* ЦИТИРУЕМЫЙ ОТРЫВОК
С этого и начинается повествование:

Я расскажу о веществе, которое люди нашли сначала на Солнце, а потом уже у себя на Земле.

В книге: приключения, которые не придумаешь, трудные поиски, неожиданные находки, а герои – международное племя исследователей природы, которым ничто человеческое не чуждо, но истина всего дороже.

Кульминация рассказа – телеграмма: “КРИПТОН – ЭТО ГЕЛИЙ. ПРИЕЗЖАЙТЕ – УВИДИТЕ. КРУКС” – первая публикация о том, что на Земле наконец-то найдено вещество, обнаруженное на Солнце тридцатью годами ранее.

Ужасно обидно, что мне в мои двенадцать лет не попалась эта книжка. Но вряд ли я вспомнил бы ее, читая, двадцать лет спустя, статью Бронштейна о квантовой гравитации: там – простые слова, короткие предложения и все наглядно, а здесь – сложные формулы, интегралы и неравенства, и даже понятия пространства и времени оказались слишком наглядными.

О том, как рождалась повесть и вместе с ней детский писатель, свидетельствует дарственная надпись:

Дорогой Лидочке, без которой я никогда не смог бы написать эту книгу.

Митя 21 апр. 1936

Ему оставалось полтора года жизни. Он успел написать еще две научно-художественные книжки – “Лучи икс” и “Изобретатели радиотелеграфа”.



Лидия Корнеевна показала мне письмо Корнея Чуковского, ее отца:

За свою долгую жизнь я близко знал многих знаменитых людей: Репина, Горького, Маяковского, Валерия Брюсова, Леонида Андреева, Станиславского, и потому мне часто случалось испытывать чувство восхищения человеческой личностью. Такое же чувство я испытывал всякий раз, когда мне доводилось встречаться с молодым физиком М. П. Бронштейном. Достаточно было провести в его обществе полчаса, чтобы почувствовать, что это человек необыкновенный. Он был блистательный собеседник, эрудиция его казалась необъятной. Английскую, древнегреческую, французскую литературу он знал так же хорошо, как и русскую. В нем было что-то от пушкинского Моцарта – кипучий, жизнерадостный, чарующий ум.

‹…›

В качестве детского писателя я могу засвидетельствовать, что книги Бронштейна “Солнечное вещество”, “Лучи икс” и другие кажутся мне превосходными. Это не просто научно-популярные очерки – это чрезвычайно изящное, художественное, почти поэтическое повествование о величии человеческого гения.

Письмо это адресовано было Вышинскому – сталинскому обер-прокурору – и заканчивалось просьбой пересмотреть дело Бронштейна.

Неужели Чуковский не понимал, к кому обращается и в какое время живет? Не осознавал, что его оговорка “Он был…” предугадывала ответ?

* ИМЕЮЩИЕСЯ ДАННЫЕ
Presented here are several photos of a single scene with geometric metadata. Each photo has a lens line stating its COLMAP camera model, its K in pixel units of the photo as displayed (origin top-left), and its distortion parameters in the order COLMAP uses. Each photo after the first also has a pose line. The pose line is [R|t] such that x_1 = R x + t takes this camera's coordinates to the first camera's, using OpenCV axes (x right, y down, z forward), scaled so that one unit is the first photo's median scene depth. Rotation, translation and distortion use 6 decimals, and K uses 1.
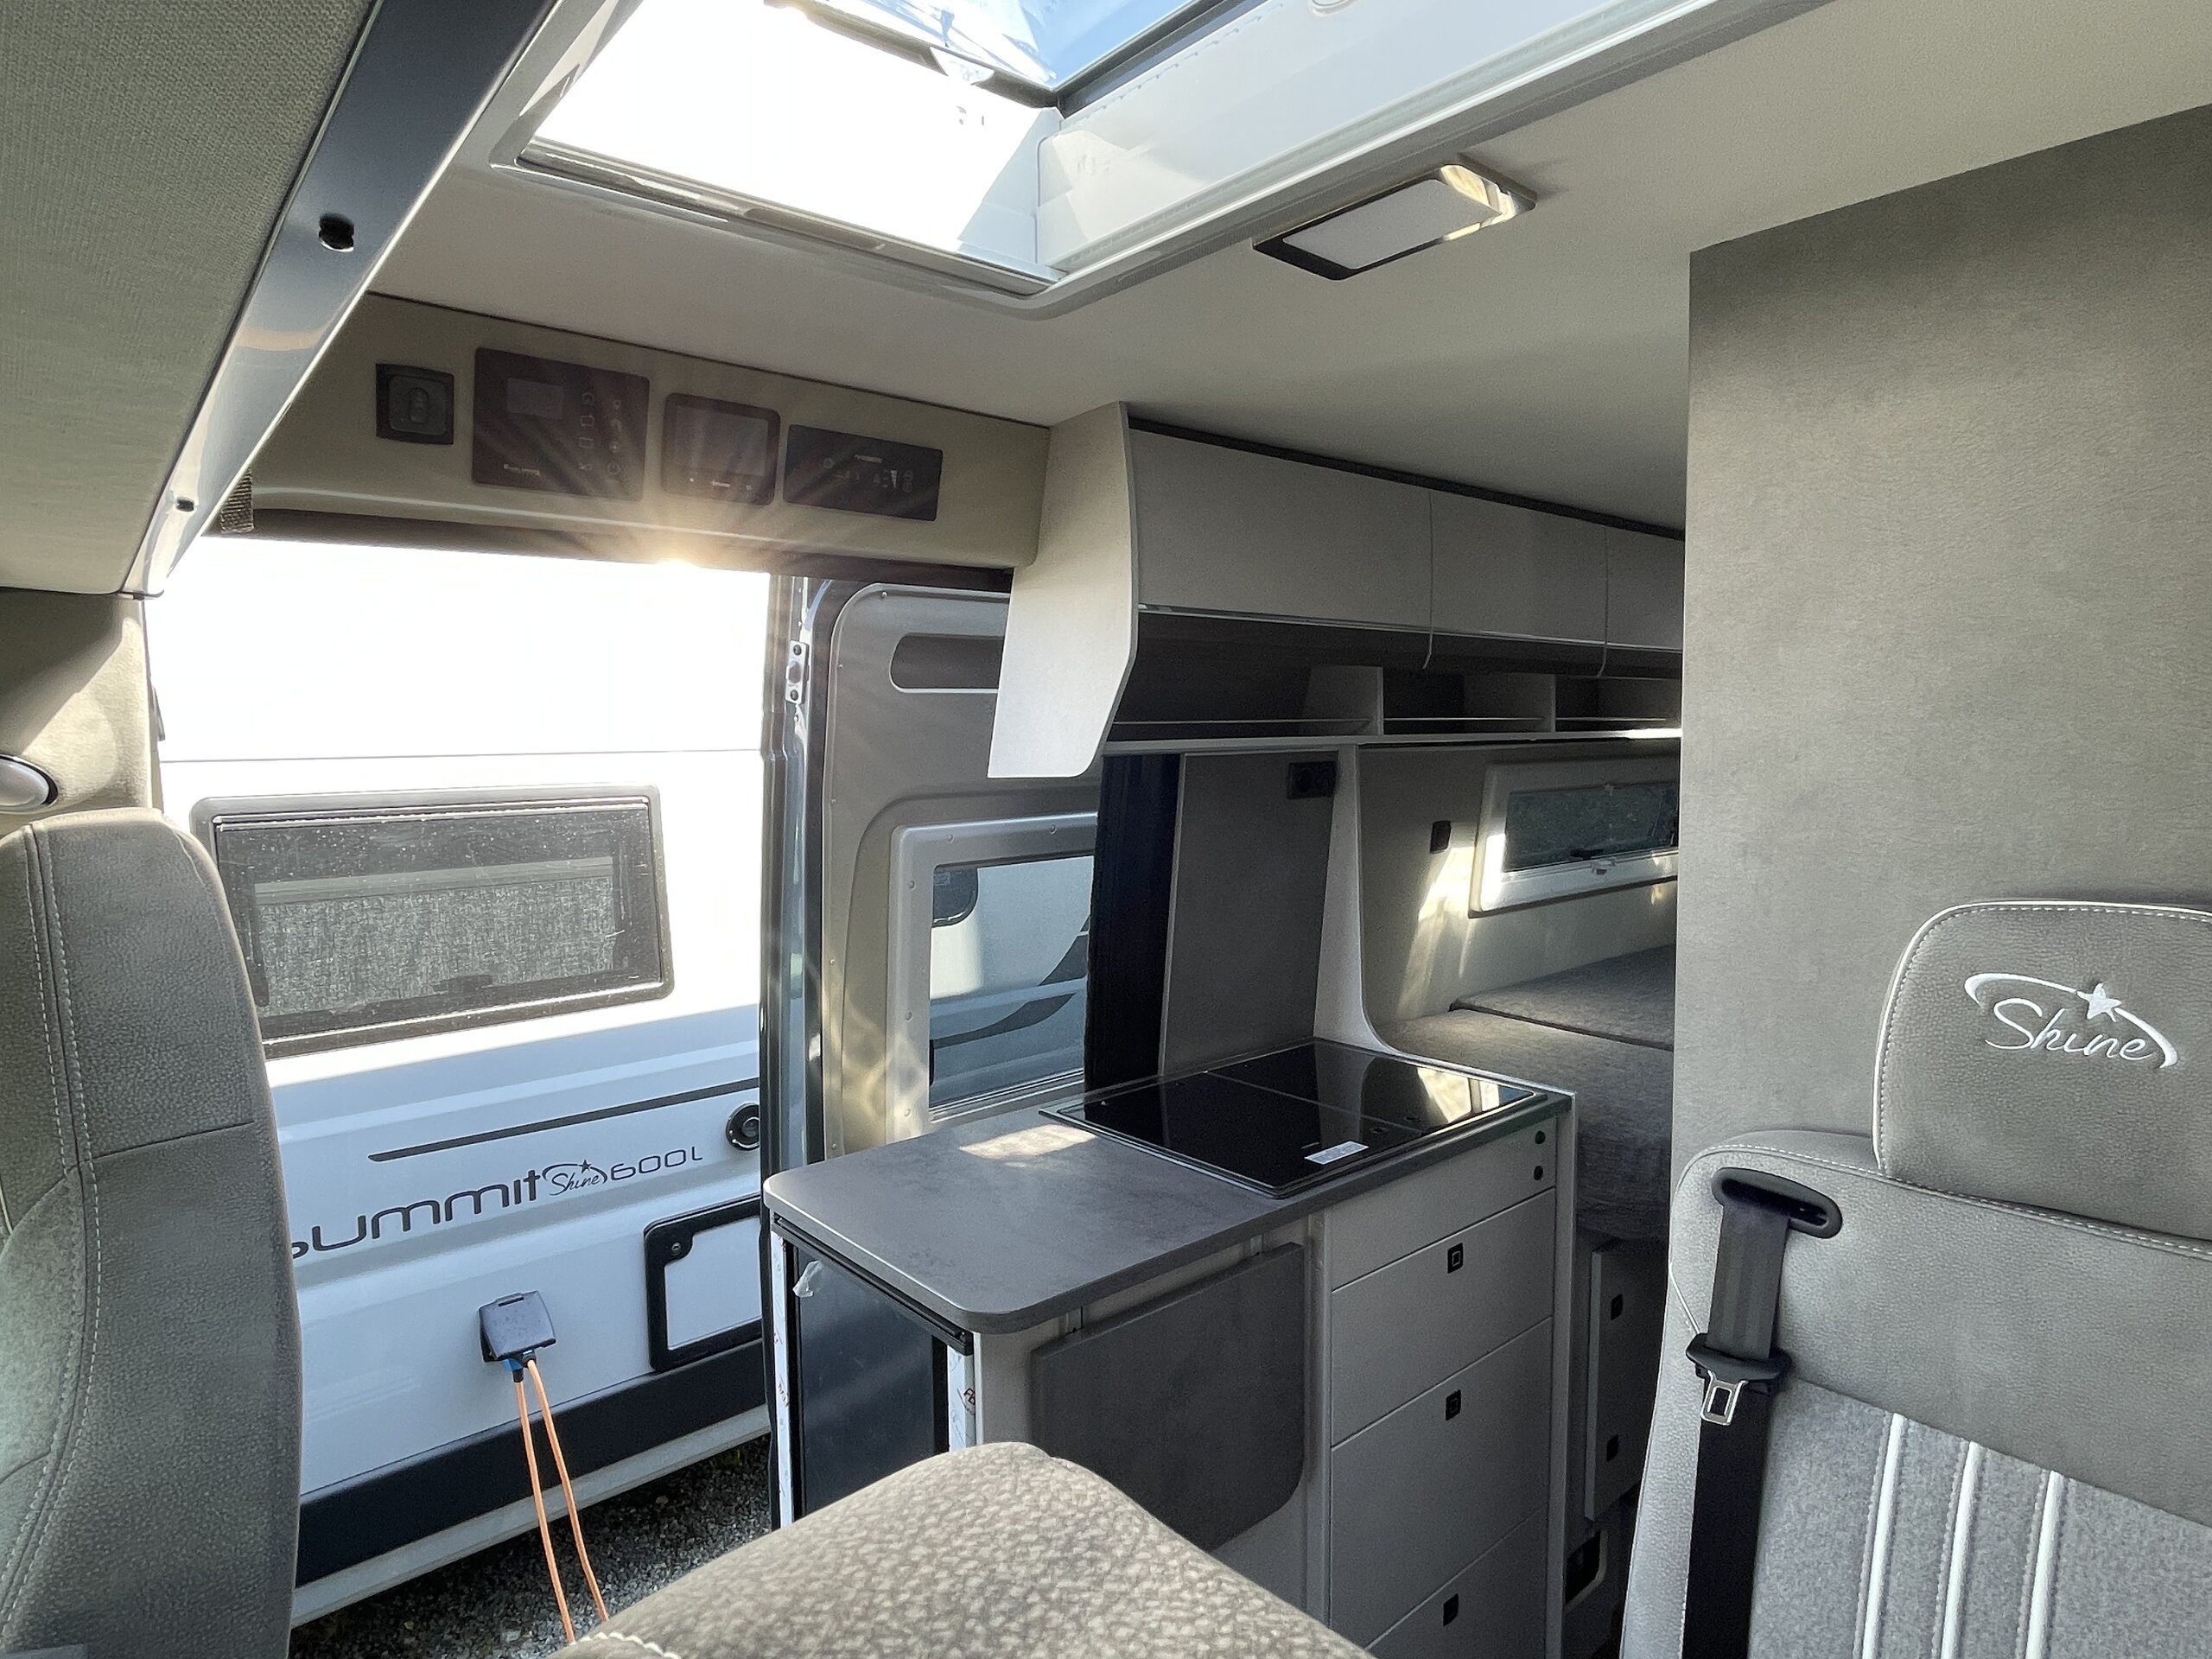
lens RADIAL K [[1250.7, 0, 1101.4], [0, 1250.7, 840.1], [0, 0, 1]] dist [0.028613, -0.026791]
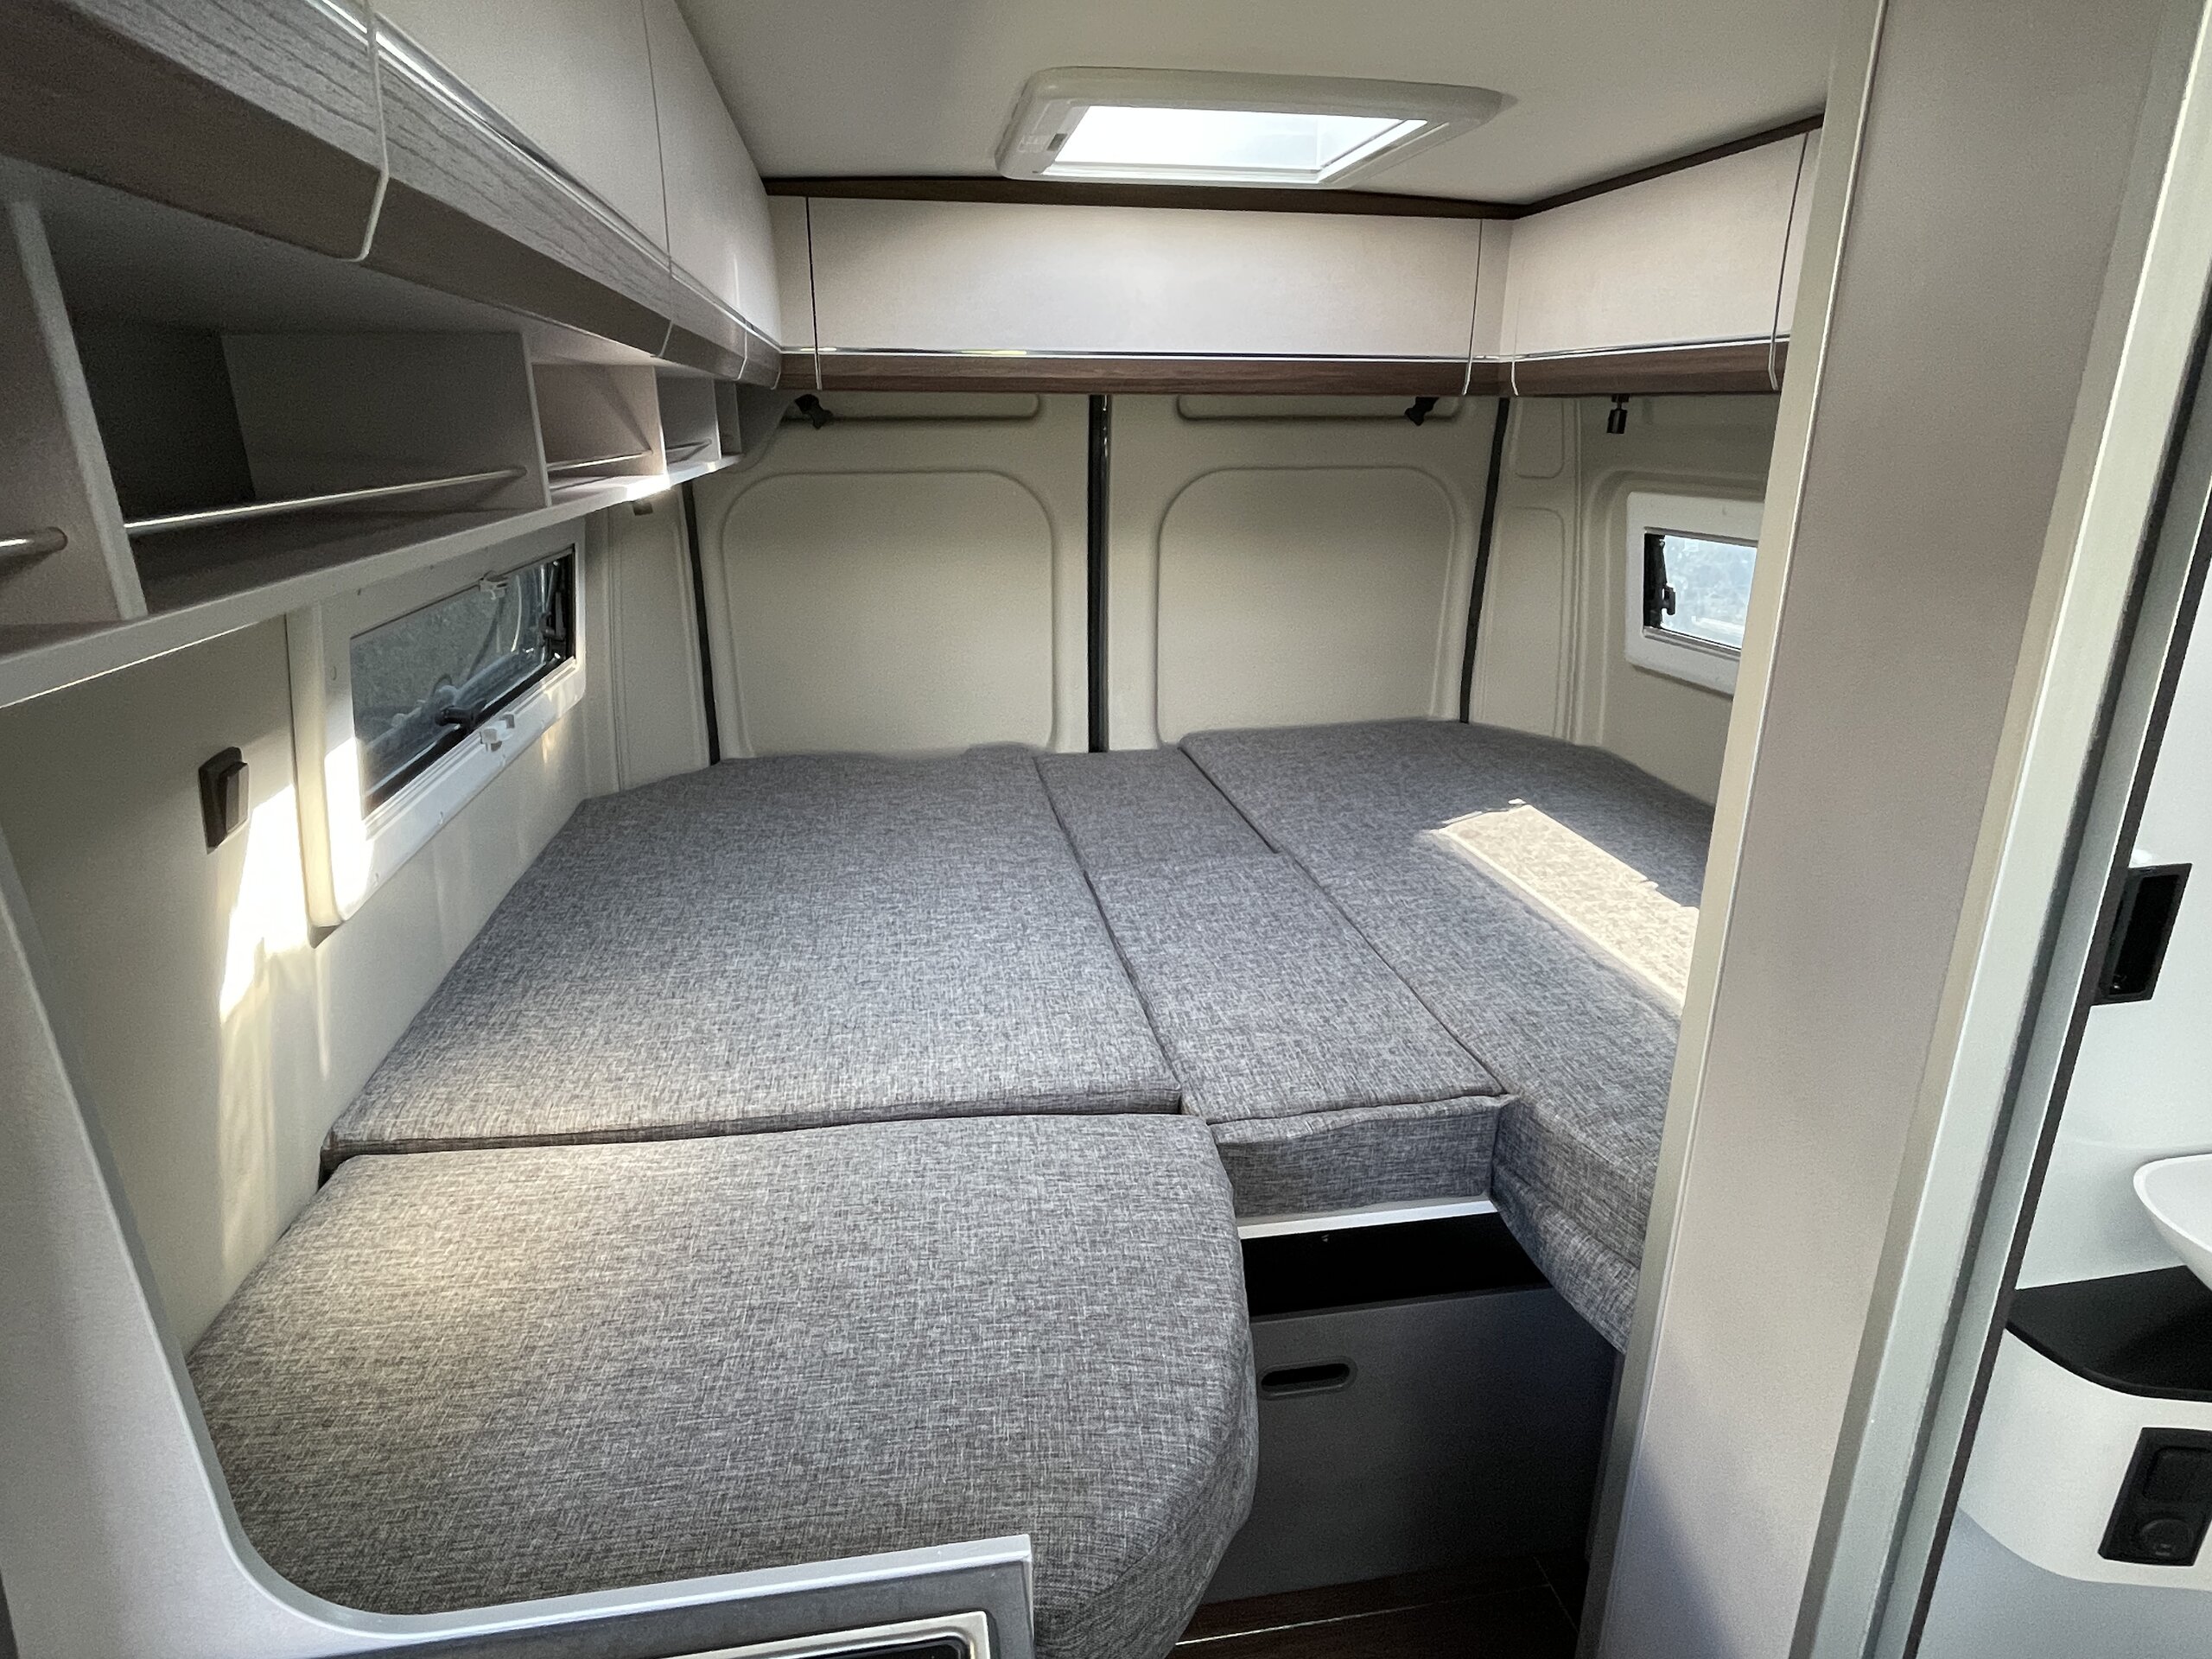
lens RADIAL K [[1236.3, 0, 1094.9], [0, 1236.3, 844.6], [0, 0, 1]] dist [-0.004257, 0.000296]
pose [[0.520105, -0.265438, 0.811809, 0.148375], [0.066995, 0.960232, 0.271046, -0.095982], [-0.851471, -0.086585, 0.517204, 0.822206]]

* ЗАДАНИЯ
**A.** Преобразуйте записи от их начала до строки с "dist [-0.004257, 0.000296]" включительно в JSON-список строк, где каждой строке записей соответствует одна строка списка, а пустые строки опущены. Изображения в ответ не включайте.
**B.** Продолжите текст о Бронштейне и его книге «Солнечное вещество», начав сразу после его последнего предложения.

* ОТВЕТЫ ПО ЗАДАНИЯМ
**A.**
[
  "Presented here are several photos of a single scene with geometric metadata. Each photo has a lens line stating its COLMAP camera model, its K in pixel units of the photo as displayed (origin top-left), and its distortion parameters in the order COLMAP uses. Each photo after the first also has a pose line. The pose line is [R|t] such that x_1 = R x + t takes this camera's coordinates to the first camera's, using OpenCV axes (x right, y down, z forward), scaled so that one unit is the first photo's median scene depth. Rotation, translation and distortion use 6 decimals, and K uses 1.",
  "lens RADIAL K [[1250.7, 0, 1101.4], [0, 1250.7, 840.1], [0, 0, 1]] dist [0.028613, -0.026791]",
  "lens RADIAL K [[1236.3, 0, 1094.9], [0, 1236.3, 844.6], [0, 0, 1]] dist [-0.004257, 0.000296]"
]

**B.**
Многие в то время что-то знали, чувствовали, но не понимали главного. Иначе не мучились бы поисками точного слова в книгах и ясности в физике, а бежали бы без оглядки в какую-нибудь глухомань…

Бронштейн бежать не собирался. На его письменном столе рукопись для детей соседствовала со статьей по квантовой космологии. Вывод статьи: фотоны не стареют, лучи не изнашиваются по дороге от далеких галактик до нас. И значит, расширение Вселенной – не оптическая иллюзия, как считали некоторые астрофизики, а факт. Результат этот вошел в фольклор физиков-теоретиков – высшее признание.

Лучи из прошлого дошли до меня в первую же встречу с Лидией Корнеевной, 18 октября 1980 года. В тот день и началось мое знакомство с Митей Бронштейном и с женщиной, в чьей душе он жил после смерти. Сперва я лишь слушал. Потом сам стал рассказывать ей о моих находках в архивах и в памяти очевидцев.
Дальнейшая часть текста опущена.